I lace up my running shoes and begin the Couch to 5k running program. I see a recorded running session from May of 2020 when I had restarted the program, and successfully completed it eight weeks later.

I have lost track of how many times I have done this program and had to start from the beginning — from square one.

I try to not let the past detour me from the moment I am in or where I want to go next.

Earlier that day, I had received a meme from a loved one that had the words: “Small Steps in the Right Direction are Better Than Big Steps in the Wrong Direction.”

I would hold onto that now as I look forward to making progress, even if it means I had to start over. I am not sure why that feels so daunting when we are faced with doing that in life.

I do not just mean this running program; it could be anything in our life that leads us back to a familiar road and what seems like the beginning.

Last spring and summer during the midst of the pandemic and other times in my life, running became a way that I could feel stronger, and not just physically. There is an emotional and psychological factor in it too.
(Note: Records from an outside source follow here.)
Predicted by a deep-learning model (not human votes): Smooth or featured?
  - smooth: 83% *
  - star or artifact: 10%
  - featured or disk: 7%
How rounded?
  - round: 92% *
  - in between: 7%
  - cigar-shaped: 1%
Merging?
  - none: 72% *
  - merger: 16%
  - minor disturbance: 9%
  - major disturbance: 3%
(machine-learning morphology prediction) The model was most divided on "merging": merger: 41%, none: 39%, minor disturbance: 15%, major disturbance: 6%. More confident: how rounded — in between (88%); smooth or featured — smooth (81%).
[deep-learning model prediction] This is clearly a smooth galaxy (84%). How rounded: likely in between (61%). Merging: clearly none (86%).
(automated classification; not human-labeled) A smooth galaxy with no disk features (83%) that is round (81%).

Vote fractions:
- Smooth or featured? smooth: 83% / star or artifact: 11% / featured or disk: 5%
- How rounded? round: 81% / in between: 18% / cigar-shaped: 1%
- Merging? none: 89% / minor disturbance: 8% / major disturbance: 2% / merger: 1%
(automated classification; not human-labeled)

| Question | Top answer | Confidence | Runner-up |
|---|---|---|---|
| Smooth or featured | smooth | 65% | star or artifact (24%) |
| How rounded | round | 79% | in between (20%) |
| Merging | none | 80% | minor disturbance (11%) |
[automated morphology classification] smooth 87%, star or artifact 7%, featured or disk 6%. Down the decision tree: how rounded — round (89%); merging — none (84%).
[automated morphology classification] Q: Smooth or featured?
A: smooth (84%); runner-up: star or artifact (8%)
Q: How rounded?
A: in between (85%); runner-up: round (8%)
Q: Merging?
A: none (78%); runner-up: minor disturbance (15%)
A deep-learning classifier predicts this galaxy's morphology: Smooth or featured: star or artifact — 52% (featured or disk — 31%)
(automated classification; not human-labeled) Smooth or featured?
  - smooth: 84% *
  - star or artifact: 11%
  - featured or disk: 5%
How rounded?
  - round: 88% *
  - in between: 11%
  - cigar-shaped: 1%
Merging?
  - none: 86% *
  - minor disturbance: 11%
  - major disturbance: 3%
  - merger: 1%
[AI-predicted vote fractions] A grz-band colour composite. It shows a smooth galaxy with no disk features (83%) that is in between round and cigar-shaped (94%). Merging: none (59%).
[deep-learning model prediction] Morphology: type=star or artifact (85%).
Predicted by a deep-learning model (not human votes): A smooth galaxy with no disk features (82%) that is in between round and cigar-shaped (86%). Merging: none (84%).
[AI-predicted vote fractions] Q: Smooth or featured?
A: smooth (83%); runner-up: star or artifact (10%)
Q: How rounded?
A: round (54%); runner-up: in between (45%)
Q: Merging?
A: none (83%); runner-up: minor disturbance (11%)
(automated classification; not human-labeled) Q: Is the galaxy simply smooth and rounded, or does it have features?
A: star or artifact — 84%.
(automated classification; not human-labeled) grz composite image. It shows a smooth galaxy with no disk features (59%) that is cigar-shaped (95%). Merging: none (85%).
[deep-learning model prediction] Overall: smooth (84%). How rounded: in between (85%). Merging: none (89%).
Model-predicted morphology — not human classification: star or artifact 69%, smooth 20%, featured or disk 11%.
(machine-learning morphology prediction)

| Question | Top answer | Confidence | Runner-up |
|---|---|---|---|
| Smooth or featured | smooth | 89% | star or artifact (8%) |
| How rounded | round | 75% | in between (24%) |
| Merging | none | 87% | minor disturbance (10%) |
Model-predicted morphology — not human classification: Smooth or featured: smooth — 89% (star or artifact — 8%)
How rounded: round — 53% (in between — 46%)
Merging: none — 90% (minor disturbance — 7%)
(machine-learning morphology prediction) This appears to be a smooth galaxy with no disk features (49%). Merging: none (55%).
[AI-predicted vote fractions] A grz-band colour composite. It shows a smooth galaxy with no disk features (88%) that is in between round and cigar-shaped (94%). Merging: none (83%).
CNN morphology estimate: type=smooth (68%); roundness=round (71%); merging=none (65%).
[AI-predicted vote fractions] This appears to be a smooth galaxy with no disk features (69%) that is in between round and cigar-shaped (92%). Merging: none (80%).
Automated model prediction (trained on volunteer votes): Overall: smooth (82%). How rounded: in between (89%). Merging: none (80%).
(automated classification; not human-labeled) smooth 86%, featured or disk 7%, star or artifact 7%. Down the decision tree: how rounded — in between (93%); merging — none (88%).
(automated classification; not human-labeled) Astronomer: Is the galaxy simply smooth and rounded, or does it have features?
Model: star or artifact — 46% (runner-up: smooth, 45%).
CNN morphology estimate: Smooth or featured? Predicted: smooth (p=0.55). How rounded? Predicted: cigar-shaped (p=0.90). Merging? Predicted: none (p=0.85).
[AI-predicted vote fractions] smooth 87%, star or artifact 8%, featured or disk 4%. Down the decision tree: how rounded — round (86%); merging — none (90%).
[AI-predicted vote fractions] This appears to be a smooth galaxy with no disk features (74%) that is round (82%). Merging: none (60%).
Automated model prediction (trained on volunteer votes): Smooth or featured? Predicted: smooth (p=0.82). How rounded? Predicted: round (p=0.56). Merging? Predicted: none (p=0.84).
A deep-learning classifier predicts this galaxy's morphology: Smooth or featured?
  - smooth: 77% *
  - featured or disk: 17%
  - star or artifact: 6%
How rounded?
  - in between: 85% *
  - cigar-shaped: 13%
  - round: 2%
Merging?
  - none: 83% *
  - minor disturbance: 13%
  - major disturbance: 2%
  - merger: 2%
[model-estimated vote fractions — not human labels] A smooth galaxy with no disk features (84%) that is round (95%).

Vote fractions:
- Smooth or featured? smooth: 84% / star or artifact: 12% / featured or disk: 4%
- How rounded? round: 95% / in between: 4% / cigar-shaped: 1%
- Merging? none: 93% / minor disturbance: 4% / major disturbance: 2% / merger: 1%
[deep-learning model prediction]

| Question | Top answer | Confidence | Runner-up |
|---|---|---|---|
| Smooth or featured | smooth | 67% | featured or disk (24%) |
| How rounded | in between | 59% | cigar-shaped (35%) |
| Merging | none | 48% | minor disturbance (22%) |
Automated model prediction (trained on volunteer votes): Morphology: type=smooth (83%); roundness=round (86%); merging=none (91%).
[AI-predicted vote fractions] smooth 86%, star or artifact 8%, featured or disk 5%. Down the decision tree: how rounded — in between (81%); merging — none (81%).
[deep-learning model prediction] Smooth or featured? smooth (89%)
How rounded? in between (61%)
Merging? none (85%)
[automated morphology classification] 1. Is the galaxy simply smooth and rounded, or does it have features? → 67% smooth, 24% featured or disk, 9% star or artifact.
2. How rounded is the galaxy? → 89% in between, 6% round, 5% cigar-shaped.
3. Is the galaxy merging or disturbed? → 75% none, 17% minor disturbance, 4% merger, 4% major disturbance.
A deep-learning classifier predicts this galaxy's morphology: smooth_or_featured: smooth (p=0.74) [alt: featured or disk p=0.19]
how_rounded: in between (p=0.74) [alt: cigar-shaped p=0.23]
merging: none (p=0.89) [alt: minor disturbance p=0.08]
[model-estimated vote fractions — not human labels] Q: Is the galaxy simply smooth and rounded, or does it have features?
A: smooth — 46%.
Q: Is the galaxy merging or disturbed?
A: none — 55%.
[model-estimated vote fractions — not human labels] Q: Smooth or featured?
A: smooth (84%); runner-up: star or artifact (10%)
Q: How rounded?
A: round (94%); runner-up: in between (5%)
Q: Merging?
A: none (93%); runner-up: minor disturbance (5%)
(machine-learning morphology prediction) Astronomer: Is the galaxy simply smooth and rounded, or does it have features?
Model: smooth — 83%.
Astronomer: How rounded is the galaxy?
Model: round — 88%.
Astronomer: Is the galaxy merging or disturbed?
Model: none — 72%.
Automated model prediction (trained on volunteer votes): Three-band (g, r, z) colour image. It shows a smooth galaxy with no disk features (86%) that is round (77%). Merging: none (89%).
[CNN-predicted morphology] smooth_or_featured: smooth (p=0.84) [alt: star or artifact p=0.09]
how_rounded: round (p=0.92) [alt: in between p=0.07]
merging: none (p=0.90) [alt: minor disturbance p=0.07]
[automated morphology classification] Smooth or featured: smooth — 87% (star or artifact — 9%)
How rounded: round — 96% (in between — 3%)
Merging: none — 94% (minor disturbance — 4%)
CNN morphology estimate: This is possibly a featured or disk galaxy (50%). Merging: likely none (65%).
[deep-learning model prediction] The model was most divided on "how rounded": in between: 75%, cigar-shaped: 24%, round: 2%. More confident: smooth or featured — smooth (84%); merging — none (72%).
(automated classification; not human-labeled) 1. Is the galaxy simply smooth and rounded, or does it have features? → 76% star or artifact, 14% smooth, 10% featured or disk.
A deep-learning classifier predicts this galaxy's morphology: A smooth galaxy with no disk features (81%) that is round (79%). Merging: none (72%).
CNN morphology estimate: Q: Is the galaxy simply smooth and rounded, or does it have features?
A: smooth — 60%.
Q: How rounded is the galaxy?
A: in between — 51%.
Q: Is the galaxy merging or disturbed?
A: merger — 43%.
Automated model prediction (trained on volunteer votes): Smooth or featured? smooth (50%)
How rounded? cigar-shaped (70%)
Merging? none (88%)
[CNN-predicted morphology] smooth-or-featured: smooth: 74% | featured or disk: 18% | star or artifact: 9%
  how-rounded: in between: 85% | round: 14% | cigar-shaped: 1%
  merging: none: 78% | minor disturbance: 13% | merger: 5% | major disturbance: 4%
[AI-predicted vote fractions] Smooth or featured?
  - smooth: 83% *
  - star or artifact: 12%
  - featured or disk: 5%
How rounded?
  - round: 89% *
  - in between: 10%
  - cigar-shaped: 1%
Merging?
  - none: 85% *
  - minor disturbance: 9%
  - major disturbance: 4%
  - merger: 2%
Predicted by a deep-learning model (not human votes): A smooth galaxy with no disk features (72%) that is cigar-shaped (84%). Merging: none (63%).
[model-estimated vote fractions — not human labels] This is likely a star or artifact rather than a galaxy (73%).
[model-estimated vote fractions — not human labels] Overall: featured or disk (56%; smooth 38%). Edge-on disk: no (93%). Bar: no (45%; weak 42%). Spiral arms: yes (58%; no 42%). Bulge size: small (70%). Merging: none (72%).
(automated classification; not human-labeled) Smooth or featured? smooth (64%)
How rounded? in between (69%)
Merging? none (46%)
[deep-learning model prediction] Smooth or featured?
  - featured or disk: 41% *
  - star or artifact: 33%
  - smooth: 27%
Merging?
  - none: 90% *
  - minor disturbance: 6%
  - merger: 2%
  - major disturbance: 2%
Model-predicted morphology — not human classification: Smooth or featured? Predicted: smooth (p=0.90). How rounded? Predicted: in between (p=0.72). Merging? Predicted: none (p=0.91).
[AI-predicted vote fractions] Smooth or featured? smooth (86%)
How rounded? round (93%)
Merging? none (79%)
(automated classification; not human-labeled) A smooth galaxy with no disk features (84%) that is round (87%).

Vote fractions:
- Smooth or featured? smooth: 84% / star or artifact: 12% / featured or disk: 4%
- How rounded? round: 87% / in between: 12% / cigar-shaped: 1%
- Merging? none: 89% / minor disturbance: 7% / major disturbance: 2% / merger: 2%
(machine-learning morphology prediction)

Sometimes, we need to find ways to build ourselves up. For me that was running.

And although I have run down that same road, which is the one by the family cabin, many times, there was something different this day.

The scenery on some roads may appear similar, but if you look closely, you notice there have been changes.

The world is healing and returning to a more “normal” state, and we are all different than we were the year prior.

We may have drifted apart from people who we were not able to meet in the middle when having opposing views on handling life during a pandemic.

We may have experienced loss and pain. We may have gained joy and love. We may have changed jobs, addresses, friends, hobbies, schools – perspective.

Our paths are altered somehow as time changes life as we go through our days. And sometimes, we want so much to hold onto the familiar as we often find solace in our norm, and in our comfort zones.

When it feels like we are starting on the same path again, know that we bring something else with us – our life experience.

For example, that particular road by the cabin has a lot of hills.

The year prior, I would turn around before I would get to the hills, and I spent the rest of the summer avoiding the hills.

So that day – in June of 2021 – I ran up the hills. I did not stop. I did not change my course. I did not turn around. So, yes, a familiar road, but I was different – maybe stronger than I thought and maybe I was not starting over after all.